==== RECORDED INFORMATION ====
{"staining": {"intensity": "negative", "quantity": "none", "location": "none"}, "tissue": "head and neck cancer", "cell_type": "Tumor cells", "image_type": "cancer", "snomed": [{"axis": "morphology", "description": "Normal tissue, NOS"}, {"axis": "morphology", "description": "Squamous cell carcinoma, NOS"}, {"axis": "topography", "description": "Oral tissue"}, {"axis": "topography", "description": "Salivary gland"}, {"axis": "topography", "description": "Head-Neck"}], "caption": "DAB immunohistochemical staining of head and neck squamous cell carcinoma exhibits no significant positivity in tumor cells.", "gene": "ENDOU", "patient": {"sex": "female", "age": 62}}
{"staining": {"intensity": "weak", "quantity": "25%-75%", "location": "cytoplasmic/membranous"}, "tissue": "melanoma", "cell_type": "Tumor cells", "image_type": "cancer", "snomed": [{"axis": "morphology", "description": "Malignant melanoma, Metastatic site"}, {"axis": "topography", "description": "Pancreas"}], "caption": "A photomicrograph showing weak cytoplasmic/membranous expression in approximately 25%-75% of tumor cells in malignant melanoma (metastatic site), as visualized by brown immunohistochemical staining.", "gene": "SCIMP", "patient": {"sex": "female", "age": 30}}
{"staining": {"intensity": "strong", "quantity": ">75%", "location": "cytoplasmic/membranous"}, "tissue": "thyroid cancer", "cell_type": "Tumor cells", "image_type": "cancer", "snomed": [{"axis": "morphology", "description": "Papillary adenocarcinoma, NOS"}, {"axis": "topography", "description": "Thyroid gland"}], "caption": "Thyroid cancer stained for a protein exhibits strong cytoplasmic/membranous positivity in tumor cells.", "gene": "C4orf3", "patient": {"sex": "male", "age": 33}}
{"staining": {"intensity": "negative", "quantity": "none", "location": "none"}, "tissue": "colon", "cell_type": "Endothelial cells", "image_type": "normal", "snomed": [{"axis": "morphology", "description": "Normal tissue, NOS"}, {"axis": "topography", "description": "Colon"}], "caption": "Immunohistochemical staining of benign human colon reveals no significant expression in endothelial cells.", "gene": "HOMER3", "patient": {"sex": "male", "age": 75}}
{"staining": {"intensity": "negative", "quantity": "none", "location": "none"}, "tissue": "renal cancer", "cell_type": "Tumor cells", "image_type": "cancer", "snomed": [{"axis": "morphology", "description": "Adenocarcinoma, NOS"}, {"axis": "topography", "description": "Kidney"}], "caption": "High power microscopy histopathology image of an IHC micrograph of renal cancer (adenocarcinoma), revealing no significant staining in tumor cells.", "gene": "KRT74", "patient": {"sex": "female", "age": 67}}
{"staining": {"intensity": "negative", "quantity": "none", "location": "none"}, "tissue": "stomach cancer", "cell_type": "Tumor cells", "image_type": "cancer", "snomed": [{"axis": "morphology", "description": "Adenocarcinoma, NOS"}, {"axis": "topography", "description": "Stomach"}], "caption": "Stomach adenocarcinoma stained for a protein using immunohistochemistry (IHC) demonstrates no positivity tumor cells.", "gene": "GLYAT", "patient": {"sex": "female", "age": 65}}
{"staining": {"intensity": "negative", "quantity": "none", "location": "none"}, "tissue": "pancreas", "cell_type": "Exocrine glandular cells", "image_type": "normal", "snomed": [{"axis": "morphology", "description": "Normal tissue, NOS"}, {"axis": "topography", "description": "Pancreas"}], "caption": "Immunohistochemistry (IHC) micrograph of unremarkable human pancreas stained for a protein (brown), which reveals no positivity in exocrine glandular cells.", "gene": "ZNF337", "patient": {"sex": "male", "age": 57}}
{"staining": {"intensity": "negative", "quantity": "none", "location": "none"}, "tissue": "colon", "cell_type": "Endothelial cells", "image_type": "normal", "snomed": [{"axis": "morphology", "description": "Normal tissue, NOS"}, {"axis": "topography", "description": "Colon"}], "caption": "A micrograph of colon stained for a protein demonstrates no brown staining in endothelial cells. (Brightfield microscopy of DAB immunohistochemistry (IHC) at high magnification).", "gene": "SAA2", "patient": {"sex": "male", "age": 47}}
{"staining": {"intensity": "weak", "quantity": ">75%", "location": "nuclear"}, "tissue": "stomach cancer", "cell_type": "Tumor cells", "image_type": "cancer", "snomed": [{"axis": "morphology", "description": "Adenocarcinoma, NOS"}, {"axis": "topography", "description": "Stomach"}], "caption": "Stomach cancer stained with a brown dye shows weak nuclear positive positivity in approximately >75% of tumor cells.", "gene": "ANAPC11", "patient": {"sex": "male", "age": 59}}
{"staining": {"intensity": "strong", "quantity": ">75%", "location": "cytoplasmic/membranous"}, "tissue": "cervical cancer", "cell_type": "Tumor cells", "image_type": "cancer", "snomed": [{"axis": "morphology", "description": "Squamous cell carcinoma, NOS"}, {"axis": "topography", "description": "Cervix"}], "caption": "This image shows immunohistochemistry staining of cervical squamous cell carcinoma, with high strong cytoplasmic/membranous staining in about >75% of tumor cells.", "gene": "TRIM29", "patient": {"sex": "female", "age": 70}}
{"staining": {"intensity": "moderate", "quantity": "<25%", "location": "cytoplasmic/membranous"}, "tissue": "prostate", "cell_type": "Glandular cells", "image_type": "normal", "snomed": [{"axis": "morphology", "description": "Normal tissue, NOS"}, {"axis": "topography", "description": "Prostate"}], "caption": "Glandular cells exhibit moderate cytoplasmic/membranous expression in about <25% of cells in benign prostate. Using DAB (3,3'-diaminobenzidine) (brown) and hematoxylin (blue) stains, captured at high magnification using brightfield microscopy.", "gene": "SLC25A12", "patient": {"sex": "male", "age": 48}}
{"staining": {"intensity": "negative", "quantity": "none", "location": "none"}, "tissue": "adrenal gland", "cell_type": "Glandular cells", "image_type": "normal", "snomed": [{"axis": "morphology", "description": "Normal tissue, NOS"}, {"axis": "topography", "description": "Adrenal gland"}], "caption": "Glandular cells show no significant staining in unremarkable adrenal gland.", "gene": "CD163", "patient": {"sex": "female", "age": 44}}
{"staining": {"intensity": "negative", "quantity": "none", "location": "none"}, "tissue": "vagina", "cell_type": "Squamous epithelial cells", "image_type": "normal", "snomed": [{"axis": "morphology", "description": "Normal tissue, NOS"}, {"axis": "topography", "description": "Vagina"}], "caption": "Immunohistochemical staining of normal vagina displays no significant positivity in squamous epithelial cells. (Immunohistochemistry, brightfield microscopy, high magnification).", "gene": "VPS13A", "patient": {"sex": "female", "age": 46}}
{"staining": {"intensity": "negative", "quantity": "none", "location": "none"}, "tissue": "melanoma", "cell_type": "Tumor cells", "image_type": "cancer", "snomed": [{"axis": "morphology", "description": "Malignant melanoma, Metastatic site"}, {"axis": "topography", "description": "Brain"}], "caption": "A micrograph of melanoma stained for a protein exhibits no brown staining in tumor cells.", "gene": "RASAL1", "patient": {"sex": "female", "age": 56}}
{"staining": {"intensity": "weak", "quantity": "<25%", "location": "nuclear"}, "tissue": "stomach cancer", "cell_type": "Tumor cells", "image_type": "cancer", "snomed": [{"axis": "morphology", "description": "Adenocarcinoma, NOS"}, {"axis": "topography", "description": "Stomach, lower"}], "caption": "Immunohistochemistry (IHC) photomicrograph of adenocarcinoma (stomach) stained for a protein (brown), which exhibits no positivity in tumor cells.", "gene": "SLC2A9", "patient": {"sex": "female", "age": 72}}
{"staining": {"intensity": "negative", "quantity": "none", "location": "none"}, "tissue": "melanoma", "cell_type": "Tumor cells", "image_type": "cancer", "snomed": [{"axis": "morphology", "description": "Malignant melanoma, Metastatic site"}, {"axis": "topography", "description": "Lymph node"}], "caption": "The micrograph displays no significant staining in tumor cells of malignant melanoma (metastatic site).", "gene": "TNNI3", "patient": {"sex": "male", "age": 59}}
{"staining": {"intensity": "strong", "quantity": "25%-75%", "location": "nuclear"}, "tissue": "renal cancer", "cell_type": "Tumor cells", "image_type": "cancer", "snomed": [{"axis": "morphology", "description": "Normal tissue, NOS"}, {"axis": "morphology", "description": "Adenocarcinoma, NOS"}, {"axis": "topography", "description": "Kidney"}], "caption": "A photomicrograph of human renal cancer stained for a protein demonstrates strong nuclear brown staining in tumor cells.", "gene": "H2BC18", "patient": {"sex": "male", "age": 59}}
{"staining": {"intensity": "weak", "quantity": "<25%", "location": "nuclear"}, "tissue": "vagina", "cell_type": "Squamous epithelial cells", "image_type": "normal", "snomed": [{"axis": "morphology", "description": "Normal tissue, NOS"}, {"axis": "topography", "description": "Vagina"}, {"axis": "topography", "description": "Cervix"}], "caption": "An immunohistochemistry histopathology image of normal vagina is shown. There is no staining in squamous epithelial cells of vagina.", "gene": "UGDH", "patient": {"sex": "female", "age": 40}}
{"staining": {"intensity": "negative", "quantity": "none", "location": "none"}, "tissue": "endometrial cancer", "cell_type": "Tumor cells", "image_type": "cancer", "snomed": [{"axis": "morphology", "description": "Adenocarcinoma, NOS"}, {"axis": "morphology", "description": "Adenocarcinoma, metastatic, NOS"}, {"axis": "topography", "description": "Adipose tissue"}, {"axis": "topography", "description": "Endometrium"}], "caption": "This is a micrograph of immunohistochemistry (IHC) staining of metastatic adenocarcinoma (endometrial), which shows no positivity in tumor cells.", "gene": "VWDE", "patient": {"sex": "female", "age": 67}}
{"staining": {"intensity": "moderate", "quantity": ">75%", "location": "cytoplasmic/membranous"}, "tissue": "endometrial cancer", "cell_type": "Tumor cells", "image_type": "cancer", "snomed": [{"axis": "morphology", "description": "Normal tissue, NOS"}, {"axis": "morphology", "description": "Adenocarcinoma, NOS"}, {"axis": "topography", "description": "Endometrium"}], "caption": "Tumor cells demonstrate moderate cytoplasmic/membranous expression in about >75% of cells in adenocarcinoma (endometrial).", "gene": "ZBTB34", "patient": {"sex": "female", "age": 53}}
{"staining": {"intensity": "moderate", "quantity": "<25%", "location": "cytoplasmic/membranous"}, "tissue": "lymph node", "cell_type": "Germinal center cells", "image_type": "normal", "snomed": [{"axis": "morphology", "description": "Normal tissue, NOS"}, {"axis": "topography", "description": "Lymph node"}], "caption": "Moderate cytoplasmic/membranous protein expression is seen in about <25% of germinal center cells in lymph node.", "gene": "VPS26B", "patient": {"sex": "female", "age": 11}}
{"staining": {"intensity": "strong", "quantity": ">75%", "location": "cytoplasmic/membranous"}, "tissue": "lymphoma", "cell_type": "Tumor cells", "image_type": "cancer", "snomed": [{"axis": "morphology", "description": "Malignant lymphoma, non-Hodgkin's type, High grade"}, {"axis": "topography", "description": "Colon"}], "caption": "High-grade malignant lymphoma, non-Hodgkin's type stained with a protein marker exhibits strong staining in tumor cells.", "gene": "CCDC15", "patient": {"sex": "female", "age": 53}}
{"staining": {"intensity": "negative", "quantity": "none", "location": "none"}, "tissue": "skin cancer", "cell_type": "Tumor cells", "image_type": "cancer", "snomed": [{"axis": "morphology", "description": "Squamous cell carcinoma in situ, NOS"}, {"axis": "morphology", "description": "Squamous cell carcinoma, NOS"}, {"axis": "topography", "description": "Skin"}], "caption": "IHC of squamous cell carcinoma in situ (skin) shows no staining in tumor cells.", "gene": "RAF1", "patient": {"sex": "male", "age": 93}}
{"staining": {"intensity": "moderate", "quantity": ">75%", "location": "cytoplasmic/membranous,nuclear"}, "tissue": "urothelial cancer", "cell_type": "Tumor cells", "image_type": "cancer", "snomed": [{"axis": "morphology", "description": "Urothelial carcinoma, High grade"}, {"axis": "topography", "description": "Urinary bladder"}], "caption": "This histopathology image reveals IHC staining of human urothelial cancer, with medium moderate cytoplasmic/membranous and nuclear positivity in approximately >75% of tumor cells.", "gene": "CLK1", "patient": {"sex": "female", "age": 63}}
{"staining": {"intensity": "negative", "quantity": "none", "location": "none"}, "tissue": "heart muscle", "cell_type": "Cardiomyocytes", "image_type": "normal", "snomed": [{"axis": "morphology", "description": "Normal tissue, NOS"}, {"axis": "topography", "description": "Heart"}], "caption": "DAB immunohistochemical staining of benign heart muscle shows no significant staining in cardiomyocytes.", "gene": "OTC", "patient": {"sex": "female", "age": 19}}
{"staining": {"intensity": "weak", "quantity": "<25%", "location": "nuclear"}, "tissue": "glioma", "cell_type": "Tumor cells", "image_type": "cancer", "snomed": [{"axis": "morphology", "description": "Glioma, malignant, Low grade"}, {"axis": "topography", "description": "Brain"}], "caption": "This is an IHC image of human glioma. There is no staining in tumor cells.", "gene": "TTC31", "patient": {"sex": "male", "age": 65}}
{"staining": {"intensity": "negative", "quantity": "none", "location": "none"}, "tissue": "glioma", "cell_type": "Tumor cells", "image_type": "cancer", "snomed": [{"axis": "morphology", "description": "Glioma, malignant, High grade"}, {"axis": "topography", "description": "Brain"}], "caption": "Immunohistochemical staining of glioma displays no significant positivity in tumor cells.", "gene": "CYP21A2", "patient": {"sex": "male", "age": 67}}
====
- **TO DO**
Scan the entries for the word "epithelial". Report each line that has it.

- **REPLY TO THE EXERCISE**
{"staining": {"intensity": "negative", "quantity": "none", "location": "none"}, "tissue": "vagina", "cell_type": "Squamous epithelial cells", "image_type": "normal", "snomed": [{"axis": "morphology", "description": "Normal tissue, NOS"}, {"axis": "topography", "description": "Vagina"}], "caption": "Immunohistochemical staining of normal vagina displays no significant positivity in squamous epithelial cells. (Immunohistochemistry, brightfield microscopy, high magnification).", "gene": "VPS13A", "patient": {"sex": "female", "age": 46}}
{"staining": {"intensity": "weak", "quantity": "<25%", "location": "nuclear"}, "tissue": "vagina", "cell_type": "Squamous epithelial cells", "image_type": "normal", "snomed": [{"axis": "morphology", "description": "Normal tissue, NOS"}, {"axis": "topography", "description": "Vagina"}, {"axis": "topography", "description": "Cervix"}], "caption": "An immunohistochemistry histopathology image of normal vagina is shown. There is no staining in squamous epithelial cells of vagina.", "gene": "UGDH", "patient": {"sex": "female", "age": 40}}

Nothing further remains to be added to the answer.